* **DATA UNDER STUDY**:
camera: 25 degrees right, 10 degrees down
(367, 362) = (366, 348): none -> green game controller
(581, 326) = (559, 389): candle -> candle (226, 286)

--

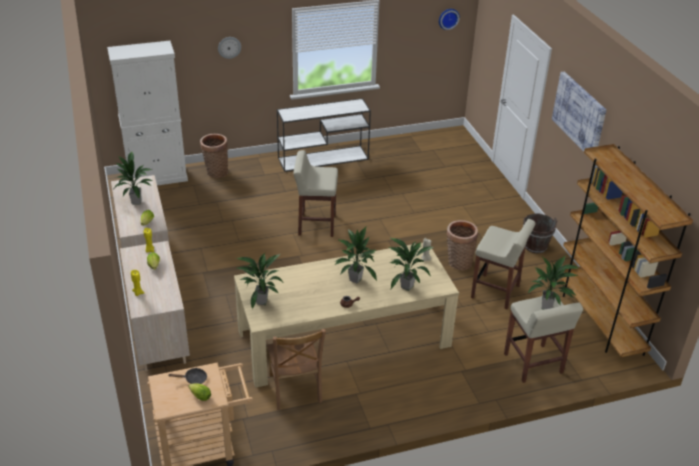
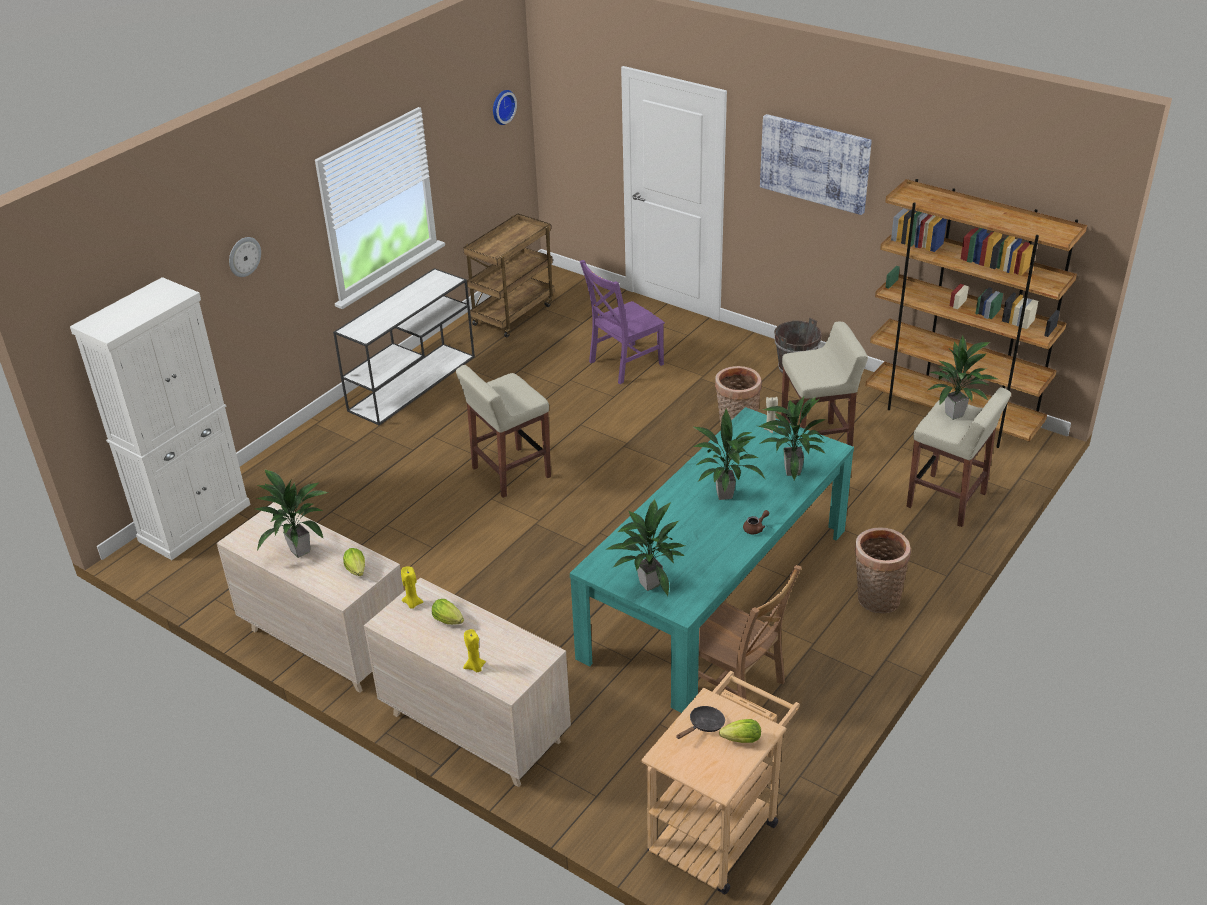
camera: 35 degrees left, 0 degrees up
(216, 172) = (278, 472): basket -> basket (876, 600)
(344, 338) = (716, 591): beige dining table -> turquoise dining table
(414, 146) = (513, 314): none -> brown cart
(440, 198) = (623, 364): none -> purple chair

==

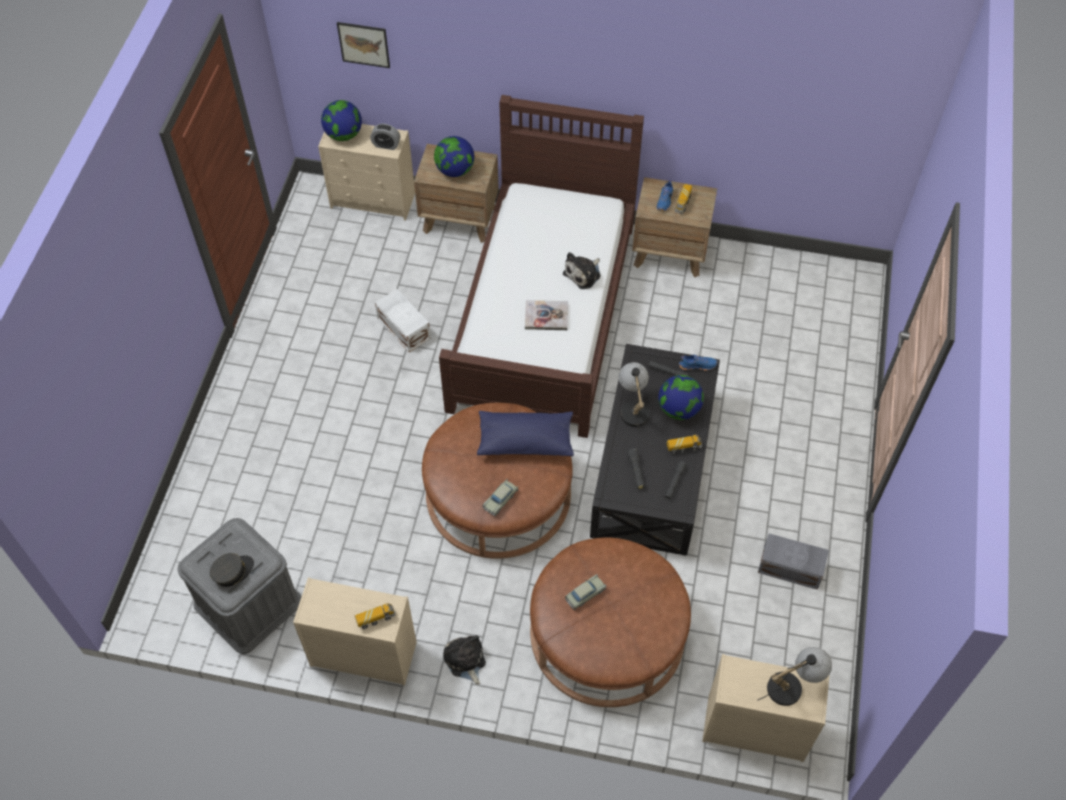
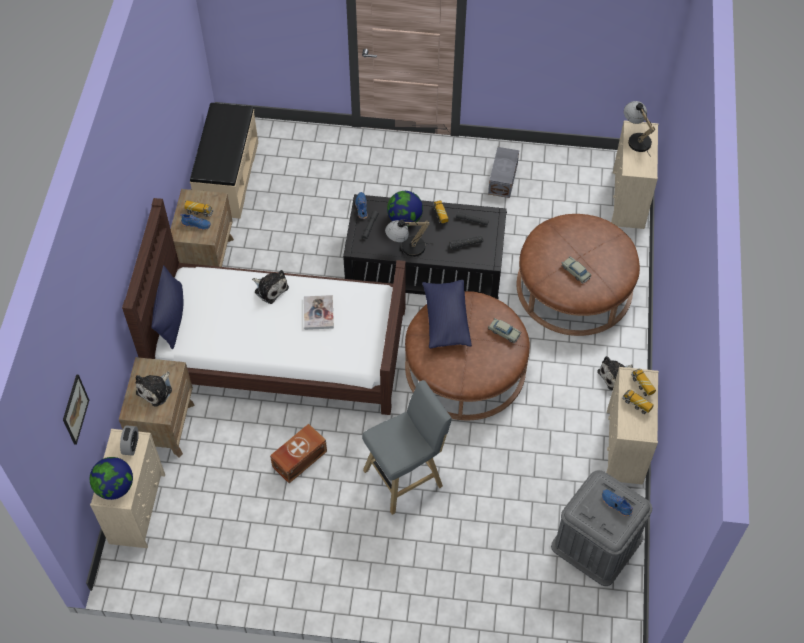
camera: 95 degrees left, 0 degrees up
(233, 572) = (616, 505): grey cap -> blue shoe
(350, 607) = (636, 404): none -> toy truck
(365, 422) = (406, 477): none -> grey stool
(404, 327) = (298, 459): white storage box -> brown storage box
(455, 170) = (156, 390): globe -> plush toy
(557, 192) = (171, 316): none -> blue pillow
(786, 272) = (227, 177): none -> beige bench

* **PROBLEM**:
Look above for the line containing "(455, 170) = (156, 390): globe -> plush toy". Output from there through the line containing "(786, 272) = (227, 177): none -> beige bench", exactly and inclusively.

* **ANSWER FOR THE TASK**:
(455, 170) = (156, 390): globe -> plush toy
(557, 192) = (171, 316): none -> blue pillow
(786, 272) = (227, 177): none -> beige bench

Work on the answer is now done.